Critical Asian Studies 53, no. 2 (2021), forthcoming.

The Geopolitical Alignments of Diverging Social Interests

The Sino-Soviet Split and the Partido Komunista ng Pilipinas, 1966-67

In April 1967 the Partido Komunista ng Pilipinas (PKP) broke in two. This article examines how a contradiction at the heart of the party’s program, which sought to retain both leadership over a mass movement and an alliance with a section of the elite, under the pressure of social unrest fragmented the party along the lines of the Sino-Soviet dispute.

The ideological expression of the rival national interests of the bureaucracies in Moscow and Beijing found congruent alignment with the diverging social forces that comprised the party.

The Soviet bureaucracy offered attractive terms of trade to countries of belated capitalist development. Sections of Filipino capitalists, represented in the Marcos administration, saw these as a means of developing national industry. Leading layers of the PKP allied themselves with Marcos in support of these ends. The line of cultural revolution and protracted people’s war expressed the geopolitically imperiled position of Beijing.

A social crisis gripped the Philippines by the middle of the decade, initially manifested in growing hostility to the Vietnam War.
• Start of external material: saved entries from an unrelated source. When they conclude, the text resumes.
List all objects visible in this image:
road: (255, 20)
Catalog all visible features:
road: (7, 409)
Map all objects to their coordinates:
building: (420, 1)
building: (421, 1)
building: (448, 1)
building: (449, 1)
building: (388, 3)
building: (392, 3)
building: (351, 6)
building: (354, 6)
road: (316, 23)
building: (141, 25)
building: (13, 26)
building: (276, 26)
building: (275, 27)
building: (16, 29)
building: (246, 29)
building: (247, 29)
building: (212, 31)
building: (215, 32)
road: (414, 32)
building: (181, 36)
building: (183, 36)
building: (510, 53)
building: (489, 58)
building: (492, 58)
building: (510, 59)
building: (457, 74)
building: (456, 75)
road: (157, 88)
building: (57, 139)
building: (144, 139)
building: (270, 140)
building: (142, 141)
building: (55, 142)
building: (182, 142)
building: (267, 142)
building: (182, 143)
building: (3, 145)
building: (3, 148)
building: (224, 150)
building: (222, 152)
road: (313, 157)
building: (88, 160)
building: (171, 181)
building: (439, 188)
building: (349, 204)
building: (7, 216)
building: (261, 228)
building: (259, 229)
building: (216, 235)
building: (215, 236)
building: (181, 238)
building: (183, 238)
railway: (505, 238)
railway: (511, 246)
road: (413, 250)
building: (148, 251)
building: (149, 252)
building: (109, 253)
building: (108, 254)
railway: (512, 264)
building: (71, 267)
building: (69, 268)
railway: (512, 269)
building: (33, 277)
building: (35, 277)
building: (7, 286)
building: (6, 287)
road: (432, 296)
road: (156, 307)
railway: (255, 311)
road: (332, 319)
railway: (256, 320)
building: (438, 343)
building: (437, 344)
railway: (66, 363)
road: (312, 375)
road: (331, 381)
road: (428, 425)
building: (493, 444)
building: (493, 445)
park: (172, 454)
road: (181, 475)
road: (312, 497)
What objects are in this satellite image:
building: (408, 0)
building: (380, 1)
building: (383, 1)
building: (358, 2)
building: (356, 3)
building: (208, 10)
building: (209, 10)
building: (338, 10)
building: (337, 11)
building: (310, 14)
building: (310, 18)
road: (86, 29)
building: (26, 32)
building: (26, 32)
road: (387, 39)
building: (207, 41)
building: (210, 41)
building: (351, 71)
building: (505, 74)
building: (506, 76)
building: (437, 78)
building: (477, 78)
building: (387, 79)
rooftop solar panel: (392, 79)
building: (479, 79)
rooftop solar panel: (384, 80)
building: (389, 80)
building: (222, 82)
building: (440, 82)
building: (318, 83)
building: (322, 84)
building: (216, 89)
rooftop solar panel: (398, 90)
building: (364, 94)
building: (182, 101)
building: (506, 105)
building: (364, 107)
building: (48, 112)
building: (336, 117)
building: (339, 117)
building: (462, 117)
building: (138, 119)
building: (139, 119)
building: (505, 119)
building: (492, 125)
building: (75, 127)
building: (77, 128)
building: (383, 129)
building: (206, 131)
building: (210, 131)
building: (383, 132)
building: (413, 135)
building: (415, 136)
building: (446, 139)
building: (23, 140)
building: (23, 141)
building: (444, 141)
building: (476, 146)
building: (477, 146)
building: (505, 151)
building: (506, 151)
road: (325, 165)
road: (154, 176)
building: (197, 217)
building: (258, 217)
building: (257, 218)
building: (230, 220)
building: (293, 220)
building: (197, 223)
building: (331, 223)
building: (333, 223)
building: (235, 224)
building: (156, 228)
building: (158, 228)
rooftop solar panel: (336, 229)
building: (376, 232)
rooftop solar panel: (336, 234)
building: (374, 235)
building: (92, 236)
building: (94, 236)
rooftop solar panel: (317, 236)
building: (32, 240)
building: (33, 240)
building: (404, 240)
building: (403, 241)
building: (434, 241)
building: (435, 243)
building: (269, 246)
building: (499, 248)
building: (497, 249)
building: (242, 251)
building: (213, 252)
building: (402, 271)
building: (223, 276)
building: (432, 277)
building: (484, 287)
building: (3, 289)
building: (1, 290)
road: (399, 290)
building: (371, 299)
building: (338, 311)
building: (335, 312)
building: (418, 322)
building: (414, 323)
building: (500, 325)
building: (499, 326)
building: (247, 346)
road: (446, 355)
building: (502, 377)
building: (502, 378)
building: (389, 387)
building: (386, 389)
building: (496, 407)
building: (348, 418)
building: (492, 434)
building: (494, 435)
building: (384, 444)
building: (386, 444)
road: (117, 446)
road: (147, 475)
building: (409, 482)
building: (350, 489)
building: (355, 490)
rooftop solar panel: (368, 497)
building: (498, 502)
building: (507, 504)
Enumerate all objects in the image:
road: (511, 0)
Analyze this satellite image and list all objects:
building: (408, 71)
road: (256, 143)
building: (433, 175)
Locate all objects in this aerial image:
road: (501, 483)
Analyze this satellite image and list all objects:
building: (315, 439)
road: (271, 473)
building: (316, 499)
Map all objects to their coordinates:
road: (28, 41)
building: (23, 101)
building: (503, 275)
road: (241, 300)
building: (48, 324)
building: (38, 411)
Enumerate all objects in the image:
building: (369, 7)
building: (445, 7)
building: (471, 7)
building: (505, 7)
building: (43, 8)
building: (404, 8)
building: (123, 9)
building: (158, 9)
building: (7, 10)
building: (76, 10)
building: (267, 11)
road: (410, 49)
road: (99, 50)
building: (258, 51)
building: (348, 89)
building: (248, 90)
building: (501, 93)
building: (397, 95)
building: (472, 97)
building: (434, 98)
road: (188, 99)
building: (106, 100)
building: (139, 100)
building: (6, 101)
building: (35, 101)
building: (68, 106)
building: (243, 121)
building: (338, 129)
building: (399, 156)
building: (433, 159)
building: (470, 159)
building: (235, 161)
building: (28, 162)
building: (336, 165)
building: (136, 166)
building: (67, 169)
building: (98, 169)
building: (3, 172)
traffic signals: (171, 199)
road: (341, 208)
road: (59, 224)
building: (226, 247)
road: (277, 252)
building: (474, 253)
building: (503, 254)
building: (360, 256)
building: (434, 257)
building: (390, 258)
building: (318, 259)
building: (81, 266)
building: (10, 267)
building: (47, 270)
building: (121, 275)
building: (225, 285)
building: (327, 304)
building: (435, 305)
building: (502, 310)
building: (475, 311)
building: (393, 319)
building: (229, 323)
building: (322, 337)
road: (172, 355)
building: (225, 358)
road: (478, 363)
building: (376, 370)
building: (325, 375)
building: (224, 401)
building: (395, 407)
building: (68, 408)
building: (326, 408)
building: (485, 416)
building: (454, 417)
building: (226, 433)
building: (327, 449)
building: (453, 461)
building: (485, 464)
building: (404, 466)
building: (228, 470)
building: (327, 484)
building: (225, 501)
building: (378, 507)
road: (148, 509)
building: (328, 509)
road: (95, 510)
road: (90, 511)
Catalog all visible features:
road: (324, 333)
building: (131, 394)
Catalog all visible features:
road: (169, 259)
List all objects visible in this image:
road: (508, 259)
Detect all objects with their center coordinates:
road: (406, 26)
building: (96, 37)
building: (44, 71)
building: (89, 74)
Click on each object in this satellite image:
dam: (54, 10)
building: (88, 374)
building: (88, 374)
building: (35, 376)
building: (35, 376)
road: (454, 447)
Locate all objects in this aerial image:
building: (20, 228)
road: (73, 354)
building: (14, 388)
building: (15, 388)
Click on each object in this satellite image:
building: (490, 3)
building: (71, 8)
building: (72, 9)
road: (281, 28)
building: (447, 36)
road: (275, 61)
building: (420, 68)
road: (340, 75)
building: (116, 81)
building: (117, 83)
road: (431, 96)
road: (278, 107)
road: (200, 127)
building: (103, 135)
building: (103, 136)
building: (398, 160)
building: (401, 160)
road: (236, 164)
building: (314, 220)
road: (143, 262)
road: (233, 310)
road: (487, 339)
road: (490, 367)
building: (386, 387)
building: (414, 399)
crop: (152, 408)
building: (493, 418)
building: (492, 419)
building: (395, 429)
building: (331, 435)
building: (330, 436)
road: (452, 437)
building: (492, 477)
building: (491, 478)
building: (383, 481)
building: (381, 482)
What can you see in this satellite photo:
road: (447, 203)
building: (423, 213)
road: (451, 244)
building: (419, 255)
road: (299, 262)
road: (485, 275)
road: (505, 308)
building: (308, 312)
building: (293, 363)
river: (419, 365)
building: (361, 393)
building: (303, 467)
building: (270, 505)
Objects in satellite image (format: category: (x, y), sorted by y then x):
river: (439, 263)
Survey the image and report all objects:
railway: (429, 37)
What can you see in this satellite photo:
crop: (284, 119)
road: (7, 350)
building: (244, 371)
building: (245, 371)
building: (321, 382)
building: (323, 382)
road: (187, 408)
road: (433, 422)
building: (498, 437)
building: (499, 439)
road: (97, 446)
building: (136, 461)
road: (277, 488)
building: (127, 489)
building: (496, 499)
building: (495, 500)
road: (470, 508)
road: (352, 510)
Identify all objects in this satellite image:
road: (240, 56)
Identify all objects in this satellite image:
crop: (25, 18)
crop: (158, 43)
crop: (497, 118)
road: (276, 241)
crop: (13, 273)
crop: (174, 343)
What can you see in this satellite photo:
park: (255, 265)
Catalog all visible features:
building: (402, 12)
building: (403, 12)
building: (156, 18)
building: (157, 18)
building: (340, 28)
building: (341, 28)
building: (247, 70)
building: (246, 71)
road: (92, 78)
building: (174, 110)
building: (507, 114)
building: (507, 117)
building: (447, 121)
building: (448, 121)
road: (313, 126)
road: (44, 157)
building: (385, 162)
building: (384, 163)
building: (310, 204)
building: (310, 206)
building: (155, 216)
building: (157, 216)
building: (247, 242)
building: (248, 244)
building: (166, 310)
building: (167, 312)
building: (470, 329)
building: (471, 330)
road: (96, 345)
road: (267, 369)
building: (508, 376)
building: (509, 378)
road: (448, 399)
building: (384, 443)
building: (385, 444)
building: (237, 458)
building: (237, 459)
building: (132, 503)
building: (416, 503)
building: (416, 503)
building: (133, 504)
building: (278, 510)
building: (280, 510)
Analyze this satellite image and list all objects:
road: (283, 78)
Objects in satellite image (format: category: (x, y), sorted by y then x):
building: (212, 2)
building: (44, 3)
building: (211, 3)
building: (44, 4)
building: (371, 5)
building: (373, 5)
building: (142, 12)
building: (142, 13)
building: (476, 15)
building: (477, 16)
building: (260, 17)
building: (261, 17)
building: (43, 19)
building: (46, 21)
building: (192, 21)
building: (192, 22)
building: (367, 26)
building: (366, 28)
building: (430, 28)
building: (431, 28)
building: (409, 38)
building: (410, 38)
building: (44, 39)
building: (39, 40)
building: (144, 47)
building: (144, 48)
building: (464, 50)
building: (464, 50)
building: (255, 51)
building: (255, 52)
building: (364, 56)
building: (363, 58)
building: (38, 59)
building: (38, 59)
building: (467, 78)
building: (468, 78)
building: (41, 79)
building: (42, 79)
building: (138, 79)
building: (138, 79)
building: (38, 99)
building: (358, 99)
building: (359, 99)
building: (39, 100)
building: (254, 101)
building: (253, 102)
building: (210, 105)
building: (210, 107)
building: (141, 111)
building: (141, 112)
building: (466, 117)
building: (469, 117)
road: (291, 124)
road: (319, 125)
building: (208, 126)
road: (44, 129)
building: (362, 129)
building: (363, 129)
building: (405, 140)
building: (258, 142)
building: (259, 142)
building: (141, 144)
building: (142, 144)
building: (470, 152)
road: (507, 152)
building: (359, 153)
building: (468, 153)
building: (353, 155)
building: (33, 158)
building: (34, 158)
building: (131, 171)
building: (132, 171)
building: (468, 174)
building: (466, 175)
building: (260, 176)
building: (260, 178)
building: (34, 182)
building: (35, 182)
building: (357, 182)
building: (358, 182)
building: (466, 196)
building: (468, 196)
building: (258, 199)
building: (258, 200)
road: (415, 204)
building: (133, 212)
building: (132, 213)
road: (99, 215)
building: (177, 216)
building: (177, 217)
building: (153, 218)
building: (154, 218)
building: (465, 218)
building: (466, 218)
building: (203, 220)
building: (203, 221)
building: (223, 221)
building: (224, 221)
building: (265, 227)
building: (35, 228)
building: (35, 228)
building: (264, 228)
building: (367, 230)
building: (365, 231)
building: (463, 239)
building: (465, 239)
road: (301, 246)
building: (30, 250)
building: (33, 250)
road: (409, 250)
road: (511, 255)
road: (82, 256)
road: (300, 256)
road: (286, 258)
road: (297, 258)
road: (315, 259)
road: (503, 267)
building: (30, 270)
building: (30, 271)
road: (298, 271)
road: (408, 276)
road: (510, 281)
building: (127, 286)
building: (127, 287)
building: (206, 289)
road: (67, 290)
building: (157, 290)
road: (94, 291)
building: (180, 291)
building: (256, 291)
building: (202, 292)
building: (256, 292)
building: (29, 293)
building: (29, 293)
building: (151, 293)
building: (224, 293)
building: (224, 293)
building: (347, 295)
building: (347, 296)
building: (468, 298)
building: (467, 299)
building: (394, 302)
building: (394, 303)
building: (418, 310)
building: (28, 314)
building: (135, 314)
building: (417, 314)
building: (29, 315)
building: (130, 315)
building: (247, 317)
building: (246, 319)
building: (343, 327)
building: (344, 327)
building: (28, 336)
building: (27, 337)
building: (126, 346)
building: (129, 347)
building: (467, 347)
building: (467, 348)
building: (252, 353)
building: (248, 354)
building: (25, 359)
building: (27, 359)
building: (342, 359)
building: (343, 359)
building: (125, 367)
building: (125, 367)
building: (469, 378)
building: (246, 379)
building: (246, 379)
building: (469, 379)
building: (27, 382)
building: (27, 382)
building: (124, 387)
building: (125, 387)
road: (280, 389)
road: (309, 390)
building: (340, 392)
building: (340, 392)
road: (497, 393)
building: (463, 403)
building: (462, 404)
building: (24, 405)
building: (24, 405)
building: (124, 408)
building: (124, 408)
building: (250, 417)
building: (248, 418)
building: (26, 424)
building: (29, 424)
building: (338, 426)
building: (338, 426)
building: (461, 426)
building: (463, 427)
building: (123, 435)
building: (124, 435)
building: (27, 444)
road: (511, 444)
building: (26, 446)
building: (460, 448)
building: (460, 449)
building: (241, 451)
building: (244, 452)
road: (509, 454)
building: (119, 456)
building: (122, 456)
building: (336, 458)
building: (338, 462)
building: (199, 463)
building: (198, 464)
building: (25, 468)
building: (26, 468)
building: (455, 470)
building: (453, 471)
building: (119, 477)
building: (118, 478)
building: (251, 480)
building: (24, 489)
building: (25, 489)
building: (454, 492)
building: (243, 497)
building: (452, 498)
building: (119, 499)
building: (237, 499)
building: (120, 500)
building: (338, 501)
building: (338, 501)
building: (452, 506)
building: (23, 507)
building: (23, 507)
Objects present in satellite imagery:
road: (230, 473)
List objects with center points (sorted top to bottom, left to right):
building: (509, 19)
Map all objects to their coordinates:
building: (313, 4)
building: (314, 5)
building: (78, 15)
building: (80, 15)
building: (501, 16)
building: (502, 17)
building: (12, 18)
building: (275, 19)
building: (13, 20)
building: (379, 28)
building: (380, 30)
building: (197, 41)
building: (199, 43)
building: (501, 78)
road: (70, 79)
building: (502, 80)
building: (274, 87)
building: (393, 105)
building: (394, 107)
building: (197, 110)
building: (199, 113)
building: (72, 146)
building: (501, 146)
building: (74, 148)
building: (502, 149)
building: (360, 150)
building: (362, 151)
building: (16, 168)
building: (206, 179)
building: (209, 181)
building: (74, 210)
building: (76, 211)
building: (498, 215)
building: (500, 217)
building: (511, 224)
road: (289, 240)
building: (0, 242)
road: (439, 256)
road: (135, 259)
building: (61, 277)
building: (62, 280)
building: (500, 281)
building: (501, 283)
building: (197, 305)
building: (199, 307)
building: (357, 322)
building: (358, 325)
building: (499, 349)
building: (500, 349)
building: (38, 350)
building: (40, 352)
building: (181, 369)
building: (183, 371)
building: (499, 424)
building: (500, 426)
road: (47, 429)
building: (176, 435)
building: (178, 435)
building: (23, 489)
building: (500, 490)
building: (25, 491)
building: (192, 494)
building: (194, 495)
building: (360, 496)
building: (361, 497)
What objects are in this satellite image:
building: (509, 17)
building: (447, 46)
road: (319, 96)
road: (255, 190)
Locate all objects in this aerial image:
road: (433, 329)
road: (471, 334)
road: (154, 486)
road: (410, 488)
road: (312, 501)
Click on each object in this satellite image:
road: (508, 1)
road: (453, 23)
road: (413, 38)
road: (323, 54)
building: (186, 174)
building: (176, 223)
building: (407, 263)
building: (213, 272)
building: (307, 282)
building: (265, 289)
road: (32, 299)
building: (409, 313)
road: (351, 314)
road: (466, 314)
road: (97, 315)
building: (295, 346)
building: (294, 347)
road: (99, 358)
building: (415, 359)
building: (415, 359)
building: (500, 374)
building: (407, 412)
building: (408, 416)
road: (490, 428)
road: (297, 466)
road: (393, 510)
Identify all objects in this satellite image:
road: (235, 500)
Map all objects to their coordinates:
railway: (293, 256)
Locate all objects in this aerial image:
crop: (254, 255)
The representatives of urban, university-based youth in the party were drawn to the line of Beijing. Over the course of 1966, the rival social interests in the party diverged sharply, driven by the objective logic of events and largely outside the control of the party’s leaders.

The PKP was torn apart along the fault-lines of the Sino-Soviet split, not by external machinations but because the global ideological dispute gave political form to the diverging social interests within the party.